Nove lupi, tre grifoni e due corvi imperiali sono morti a causa di bocconi avvelenati. È questo il bilancio dell’attività d’indagine dei Carabinieri Forestali e della Procura della Repubblica che ha aperto un’inchiesta sulle carcasse rinvenute nell’area di Cocullo (L’Aquila)m nel parco Nazionale d’Abruzzo, Lazio e Molise.
Nel giro di una settimana, come conferma il Parco Nazionale d’Abruzzo Lazio e Molise, è stato praticamente sterminato il branco di lupi che stanziava nella zona di Olmo di Bobbi. Una località nota per essere praticamente lo spartiacque tra la Valle del Giovenco, la Valle Subeacquana e la Valle Peligna.
“Queste persone, e si tratta di criminali, vanno colpite indirettamente e vanno isolate adottando degli strumenti analoghi a quelli adottati, tipo la Legge 353, sugli incendi boschivi.

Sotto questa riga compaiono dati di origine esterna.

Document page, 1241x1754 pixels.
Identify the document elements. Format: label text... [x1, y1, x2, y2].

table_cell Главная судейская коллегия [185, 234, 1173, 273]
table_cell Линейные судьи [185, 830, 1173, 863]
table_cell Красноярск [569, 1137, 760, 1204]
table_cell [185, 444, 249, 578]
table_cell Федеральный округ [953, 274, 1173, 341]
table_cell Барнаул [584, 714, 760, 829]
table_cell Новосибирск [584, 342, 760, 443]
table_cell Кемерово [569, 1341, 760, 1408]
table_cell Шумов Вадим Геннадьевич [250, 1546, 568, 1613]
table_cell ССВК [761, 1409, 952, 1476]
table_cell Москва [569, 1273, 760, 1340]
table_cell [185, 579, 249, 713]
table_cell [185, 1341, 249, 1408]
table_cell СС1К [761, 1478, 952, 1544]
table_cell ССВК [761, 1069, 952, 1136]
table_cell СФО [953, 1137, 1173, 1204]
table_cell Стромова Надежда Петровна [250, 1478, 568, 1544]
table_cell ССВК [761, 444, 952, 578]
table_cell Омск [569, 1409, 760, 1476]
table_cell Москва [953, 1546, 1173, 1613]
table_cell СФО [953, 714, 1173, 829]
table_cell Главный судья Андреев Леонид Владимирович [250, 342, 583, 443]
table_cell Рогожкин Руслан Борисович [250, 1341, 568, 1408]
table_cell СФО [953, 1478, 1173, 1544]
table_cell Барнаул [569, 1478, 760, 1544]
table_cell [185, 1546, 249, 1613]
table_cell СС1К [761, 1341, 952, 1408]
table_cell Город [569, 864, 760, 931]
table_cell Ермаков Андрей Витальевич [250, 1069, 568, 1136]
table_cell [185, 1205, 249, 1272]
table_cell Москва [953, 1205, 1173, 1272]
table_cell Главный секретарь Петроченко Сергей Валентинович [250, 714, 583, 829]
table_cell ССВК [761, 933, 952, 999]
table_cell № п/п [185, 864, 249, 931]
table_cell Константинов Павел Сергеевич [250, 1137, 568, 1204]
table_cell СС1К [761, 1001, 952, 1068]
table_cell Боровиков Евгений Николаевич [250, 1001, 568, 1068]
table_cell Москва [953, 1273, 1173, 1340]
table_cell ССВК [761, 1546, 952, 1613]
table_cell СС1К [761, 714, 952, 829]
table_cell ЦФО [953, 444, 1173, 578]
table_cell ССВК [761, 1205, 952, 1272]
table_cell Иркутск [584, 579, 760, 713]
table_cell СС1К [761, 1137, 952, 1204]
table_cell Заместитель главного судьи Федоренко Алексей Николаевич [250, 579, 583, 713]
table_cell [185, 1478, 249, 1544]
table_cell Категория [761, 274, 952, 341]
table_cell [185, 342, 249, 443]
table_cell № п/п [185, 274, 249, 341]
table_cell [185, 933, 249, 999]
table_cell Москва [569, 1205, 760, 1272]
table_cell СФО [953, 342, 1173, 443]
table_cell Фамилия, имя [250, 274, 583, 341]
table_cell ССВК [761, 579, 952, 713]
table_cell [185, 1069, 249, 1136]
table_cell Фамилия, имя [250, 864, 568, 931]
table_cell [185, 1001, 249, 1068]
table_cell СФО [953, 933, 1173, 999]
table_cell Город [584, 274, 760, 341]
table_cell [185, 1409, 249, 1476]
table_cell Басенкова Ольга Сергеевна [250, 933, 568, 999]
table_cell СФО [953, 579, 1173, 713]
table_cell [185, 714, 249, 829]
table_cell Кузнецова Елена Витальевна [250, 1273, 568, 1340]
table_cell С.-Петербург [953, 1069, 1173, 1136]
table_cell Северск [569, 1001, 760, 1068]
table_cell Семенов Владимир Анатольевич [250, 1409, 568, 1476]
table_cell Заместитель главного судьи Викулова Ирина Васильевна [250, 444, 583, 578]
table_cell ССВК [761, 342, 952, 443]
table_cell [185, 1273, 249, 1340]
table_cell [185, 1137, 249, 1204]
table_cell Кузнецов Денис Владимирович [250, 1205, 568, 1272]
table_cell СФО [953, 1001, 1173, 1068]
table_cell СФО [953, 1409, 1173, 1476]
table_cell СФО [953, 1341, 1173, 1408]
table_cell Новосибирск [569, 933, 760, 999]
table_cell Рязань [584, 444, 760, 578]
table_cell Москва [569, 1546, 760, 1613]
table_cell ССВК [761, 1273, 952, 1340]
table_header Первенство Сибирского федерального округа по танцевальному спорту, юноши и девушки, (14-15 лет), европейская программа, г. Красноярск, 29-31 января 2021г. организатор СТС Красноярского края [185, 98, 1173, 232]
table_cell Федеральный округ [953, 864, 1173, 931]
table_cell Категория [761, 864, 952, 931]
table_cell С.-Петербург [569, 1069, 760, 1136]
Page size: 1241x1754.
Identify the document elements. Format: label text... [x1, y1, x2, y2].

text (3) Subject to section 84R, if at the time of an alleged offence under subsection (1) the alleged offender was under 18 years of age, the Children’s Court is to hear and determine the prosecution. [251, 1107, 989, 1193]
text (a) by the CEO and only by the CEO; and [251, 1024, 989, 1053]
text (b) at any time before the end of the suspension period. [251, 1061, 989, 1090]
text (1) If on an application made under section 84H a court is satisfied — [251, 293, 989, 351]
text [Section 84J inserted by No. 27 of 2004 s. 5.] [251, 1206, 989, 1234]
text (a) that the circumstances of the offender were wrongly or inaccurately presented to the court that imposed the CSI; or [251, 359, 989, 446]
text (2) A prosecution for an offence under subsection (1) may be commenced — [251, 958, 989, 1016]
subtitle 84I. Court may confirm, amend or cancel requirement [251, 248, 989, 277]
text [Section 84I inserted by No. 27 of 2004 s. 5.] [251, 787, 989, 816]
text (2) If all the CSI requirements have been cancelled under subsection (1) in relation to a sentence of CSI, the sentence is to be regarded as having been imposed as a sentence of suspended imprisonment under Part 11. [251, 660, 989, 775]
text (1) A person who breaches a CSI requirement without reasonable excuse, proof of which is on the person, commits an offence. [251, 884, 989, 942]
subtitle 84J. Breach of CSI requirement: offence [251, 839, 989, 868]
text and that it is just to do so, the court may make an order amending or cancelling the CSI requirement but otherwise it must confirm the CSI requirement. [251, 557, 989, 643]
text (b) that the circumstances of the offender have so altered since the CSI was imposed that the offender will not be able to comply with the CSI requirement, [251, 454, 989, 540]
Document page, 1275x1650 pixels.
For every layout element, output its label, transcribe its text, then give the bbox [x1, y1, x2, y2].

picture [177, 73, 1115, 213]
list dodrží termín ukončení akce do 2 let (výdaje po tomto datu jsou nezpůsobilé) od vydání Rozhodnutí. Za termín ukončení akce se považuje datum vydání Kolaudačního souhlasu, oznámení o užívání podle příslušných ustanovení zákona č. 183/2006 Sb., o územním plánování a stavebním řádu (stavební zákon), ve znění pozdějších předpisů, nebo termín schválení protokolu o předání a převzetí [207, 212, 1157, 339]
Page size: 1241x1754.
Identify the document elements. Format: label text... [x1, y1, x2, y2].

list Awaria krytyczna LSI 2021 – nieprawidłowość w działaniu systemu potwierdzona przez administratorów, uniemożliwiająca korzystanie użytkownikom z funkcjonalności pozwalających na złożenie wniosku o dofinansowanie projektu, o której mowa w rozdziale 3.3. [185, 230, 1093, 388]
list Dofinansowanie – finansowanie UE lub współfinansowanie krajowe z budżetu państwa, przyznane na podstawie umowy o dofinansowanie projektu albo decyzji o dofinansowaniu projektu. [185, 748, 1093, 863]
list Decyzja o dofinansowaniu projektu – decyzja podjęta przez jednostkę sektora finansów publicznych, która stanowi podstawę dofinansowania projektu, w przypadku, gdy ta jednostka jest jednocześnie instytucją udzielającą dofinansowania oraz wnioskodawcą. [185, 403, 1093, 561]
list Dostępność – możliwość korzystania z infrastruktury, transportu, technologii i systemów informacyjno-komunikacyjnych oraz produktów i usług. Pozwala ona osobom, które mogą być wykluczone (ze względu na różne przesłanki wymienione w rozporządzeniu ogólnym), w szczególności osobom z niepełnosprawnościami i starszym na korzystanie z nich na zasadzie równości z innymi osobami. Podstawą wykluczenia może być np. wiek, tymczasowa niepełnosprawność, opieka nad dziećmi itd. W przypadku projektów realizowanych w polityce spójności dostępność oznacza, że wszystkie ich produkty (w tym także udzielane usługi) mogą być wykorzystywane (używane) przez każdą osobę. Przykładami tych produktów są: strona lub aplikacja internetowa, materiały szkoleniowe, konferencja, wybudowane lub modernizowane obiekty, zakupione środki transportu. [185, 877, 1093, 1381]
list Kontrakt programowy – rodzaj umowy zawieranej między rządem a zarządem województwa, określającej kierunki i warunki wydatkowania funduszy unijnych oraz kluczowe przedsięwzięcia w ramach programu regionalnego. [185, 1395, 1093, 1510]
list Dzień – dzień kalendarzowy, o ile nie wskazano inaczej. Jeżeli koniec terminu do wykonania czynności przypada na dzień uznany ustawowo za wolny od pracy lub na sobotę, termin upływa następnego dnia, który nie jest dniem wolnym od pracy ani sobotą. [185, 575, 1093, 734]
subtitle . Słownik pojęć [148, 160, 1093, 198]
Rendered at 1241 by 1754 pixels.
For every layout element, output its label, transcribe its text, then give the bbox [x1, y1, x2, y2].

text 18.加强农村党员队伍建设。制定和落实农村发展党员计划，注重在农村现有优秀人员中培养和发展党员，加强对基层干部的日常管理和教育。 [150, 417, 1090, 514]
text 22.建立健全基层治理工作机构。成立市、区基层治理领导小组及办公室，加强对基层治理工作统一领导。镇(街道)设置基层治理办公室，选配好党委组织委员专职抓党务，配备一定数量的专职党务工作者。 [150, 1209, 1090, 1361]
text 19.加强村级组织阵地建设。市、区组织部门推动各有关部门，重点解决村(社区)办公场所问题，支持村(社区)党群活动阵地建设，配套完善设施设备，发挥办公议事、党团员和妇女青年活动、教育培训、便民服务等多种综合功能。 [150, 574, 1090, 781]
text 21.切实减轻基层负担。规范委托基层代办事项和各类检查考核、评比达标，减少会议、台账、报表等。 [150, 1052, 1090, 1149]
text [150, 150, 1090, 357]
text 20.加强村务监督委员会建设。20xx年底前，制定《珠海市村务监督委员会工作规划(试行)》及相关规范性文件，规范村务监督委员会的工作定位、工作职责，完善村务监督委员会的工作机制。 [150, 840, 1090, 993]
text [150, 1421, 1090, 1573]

Quando si verifica un episodio di avvelenamento in una zona, in un raggio da identificare, si vietano tutte le attività esattamente come accade con gli incendi boschivi. La zona percorsa dal fuoco è interdetta a qualunque attività di pascolo, caccia, raccolta del tartufo ecc”.
E’ la dura presa di posizione del direttore del Pnalm Luciano Sammarone dopo la conferma dell’avvelenamento di nove lupi e 3 grifoni in una zona limitrofa al Parco Nazionale in zona Cocullo. In molti in queste ore hanno ipotizzato una relazione con gli allevatori che avrebbero preso in affitto i pascoli in quella zona poco frequentata a cavallo tra Pnalm e Sirente, e che non sarebbero del luogo ma provenienti dalla Puglia. Sammarone, che è anche alto ufficiale dei carabinieri forestali in aspettativa, chiama però a raccolta anche le popolazioni del luogo perchè se è auspicabile che “vengano adottate delle misure efficaci in termini di repressione”, è altrettanto chiaro che “individuare il responsabile è una delle cose più difficili perché non c’è la pistola fumante. Va individuato il prodotto, probabilmente chimico, anche quelli di libera vendita a cui potrebbe accedere chiunque e va trovato ovviamente il nesso di causalità. Per questa ragione è difficile beccare chi fa uso di esche avvelenate. Quindi – è il suo ragionamento – ci deve essere anche una assunzione di responsabilità da parte delle comunità locali, della gente comune che spesso è quella che evidentemente poi tende a frenare, c’è una grande omertà, nessuno parla, nessuno dice nulla e quindi individuare i responsabili è sempre estremamente complicato. Mentre vanno buttati fuori dal territorio”.